Architect was asked:
Is the bridge accumulating too much internal state? Could the routing layer ensure ctrl_in always has a writer? Could the fabric skip creating sockets for channels with no writer? Is Eio.Fiber.first cancellation of T.recv well-tested? Is there a race where a ctrl_in message is partially written during cancellation?
Engineer was asked:
Does Eio.Fiber.first correctly cancel T.recv? Race condition with run_in_systhread mid-cancellation? Is Eio.Promise.resolve idempotent? Memory/GC concerns? Performance of spawning two fibres per recv call?

The Theory Critic produced the most detailed naturality analysis here: "A natural transformation η : F ⇒ G is a family of morphisms satisfying naturality squares. What happens inside each component is unconstrained by naturality."

EOF Sentinel Design (session d1d325d0)

Theory Critic was asked:
Does the sentinel approach preserve algebraic properties (associativity, copy/discard naturality)? Is there a categorical issue with EOF being in-band vs out-of-band? Does merge all-EOF / merge_any first-EOF remain sound? Edge cases that break compositionality?
Architect was asked:
Is the sentinel the right boundary contract? Does the forwarding-fibre translation layer for subprocesses violate the "no mux/demux" goal? Does EOF propagation produce correct shutdown ordering? What if a morphism dies without sending EOF? Is this the minimum viable implementation?

Transcripts

01 — Architect Review (naturality observation)
Session e80e21f4 page 2. The architect's review of PLMB-037 Step 5c where the bridge-as-natural-transformation observation is made. Covers one-socket-per-port categorical semantics, bridge retention, and module boundary decisions.
02 — Theory Critic Re-review
Session e80e21f4 page 3. The theory critic's formal re-review: "None of substance" on algebraic/categorical concerns. Identifies real bugs in agent crash lifecycle and fabric crash recovery, but confirms the natural transformation is sound.
03 — Bridge Hang Fix + Theory Critic Deep Review
Session d438378e page 1. The bridge hang investigation. Contains the theory critic's most detailed analysis: "A natural transformation η : F ⇒ G is a family of morphisms satisfying naturality squares.
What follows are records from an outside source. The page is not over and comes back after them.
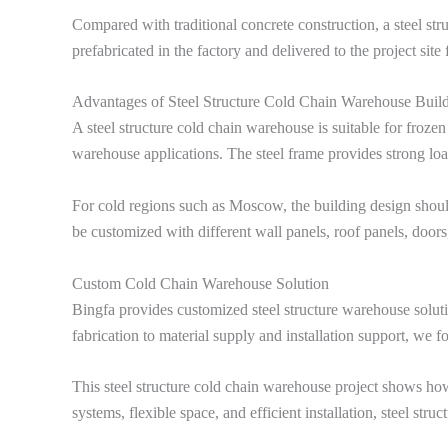
Compared with traditional concrete construction, a steel stru
prefabricated in the factory and delivered to the project sit
Advantages of Steel Structure Cold Chain Warehouse Buil
A steel structure cold chain warehouse is suitable for frozen
warehouse applications. The steel frame provides strong loa
For cold regions such as Moscow, the building design should
be customized with different wall panels, roof panels, doors,
Custom Cold Chain Warehouse Solution
Bingfa provides customized steel structure warehouse solutio
fabrication to material supply and installation support, we f
This steel structure cold chain warehouse project shows how 
systems, flexible space, and efficient installation, steel str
What happens inside each component is unconstrained by naturality." Also has architect and engineer reviews converging on the fix.
04 — Copy/Discard Naturality (EOF sentinel design)
Session d1d325d0 page 2. Theory critic review of the EOF sentinel protocol, confirming copy/discard naturality is preserved and composition remains associative under the ZMQ transport change.
05 — Final Design Summary
Session 7b542c62 page 1. The consolidated design with the bridge.ml module comment encoding the insight: "R7: the bridge is NOT a morphism, it is a natural transformation between two concrete stream representations." Shows the implemented code.